A talkative tortoise yearns for the distant lake and the sky itself; a simple plan works, until words insist on falling. This version lingers on the physics of pride.
Summer lowered the water until the mud remembered what it had been before it was wet. Two geese visited the shrinking pond and spoke of a lake so wide the wind got lost on it. The tortoise felt travel burn behind his shell. “Take me,” he begged, “I am heavier than your thoughts, but lighter than your promises.” The geese offered a plan as old as lift: bite this stick in the middle while we carry the ends; do not open your mouth. The tortoise agreed with great eloquence. They rose together—an ungainly constellation stitching a line across the afternoon.

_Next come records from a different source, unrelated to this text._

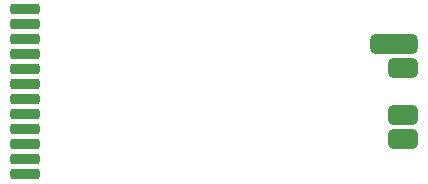
<source format=gbr>
%TF.GenerationSoftware,KiCad,Pcbnew,7.0.1-0*%
%TF.CreationDate,2023-08-23T15:05:40+02:00*%
%TF.ProjectId,ESP32SomfyPOE_bottom,45535033-3253-46f6-9d66-79504f455f62,rev?*%
%TF.SameCoordinates,Original*%
%TF.FileFunction,Paste,Bot*%
%TF.FilePolarity,Positive*%
%FSLAX46Y46*%
G04 Gerber Fmt 4.6, Leading zero omitted, Abs format (unit mm)*
G04 Created by KiCad (PCBNEW 7.0.1-0) date 2023-08-23 15:05:40*
%MOMM*%
%LPD*%
G01*
G04 APERTURE LIST*
G04 Aperture macros list*
%AMRoundRect*
0 Rectangle with rounded corners*
0 $1 Rounding radius*
0 $2 $3 $4 $5 $6 $7 $8 $9 X,Y pos of 4 corners*
0 Add a 4 corners polygon primitive as box body*
4,1,4,$2,$3,$4,$5,$6,$7,$8,$9,$2,$3,0*
0 Add four circle primitives for the rounded corners*
1,1,$1+$1,$2,$3*
1,1,$1+$1,$4,$5*
1,1,$1+$1,$6,$7*
1,1,$1+$1,$8,$9*
0 Add four rect primitives between the rounded corners*
20,1,$1+$1,$2,$3,$4,$5,0*
20,1,$1+$1,$4,$5,$6,$7,0*
20,1,$1+$1,$6,$7,$8,$9,0*
20,1,$1+$1,$8,$9,$2,$3,0*%
G04 Aperture macros list end*
%ADD10RoundRect,0.225000X1.025000X-0.225000X1.025000X0.225000X-1.025000X0.225000X-1.025000X-0.225000X0*%
%ADD11RoundRect,0.425000X1.575000X-0.425000X1.575000X0.425000X-1.575000X0.425000X-1.575000X-0.425000X0*%
%ADD12RoundRect,0.425000X0.825000X-0.425000X0.825000X0.425000X-0.825000X0.425000X-0.825000X-0.425000X0*%
G04 APERTURE END LIST*
D10*
%TO.C,E07-433M20S*%
X87249000Y-91567000D03*
X87249000Y-90297000D03*
X87249000Y-89027000D03*
X87249000Y-87757000D03*
X87249000Y-86487000D03*
X87249000Y-85217000D03*
X87249000Y-83947000D03*
X87249000Y-82677000D03*
X87249000Y-81407000D03*
X87249000Y-80137000D03*
X87249000Y-78867000D03*
X87249000Y-77597000D03*
D11*
X118499000Y-80577000D03*
D12*
X119249000Y-82577000D03*
X119249000Y-86577000D03*
X119249000Y-88577000D03*
%TD*%
M02*

</source>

Below, creatures pointed. The tortoise wished to explain the engineering, to correct their estimates, to wave. He shifted the story in his mouth and the stick wobbled. A fox shouted, “Look at that foolishness—birds doing a tortoise’s work!” The tortoise, who had learned many lessons but not yet the one he needed, prepared a rebuttal. Pride leans forward just a little before it falls. He opened his mouth to improve the moment and discovered again that gravity has no ear for rhetoric. He fell. The wind wrote briefly on his shell; the ground signed its name.
The geese circled, mourned, and then flew on because there was still a lake somewhere that needed their reflections to feel complete. In the next season, tortoise hatchlings listened to their elders’ retelling. The moral was not “do not speak” but “choose when words serve the height you seek.” The sky remains available to mouths that can also be hands.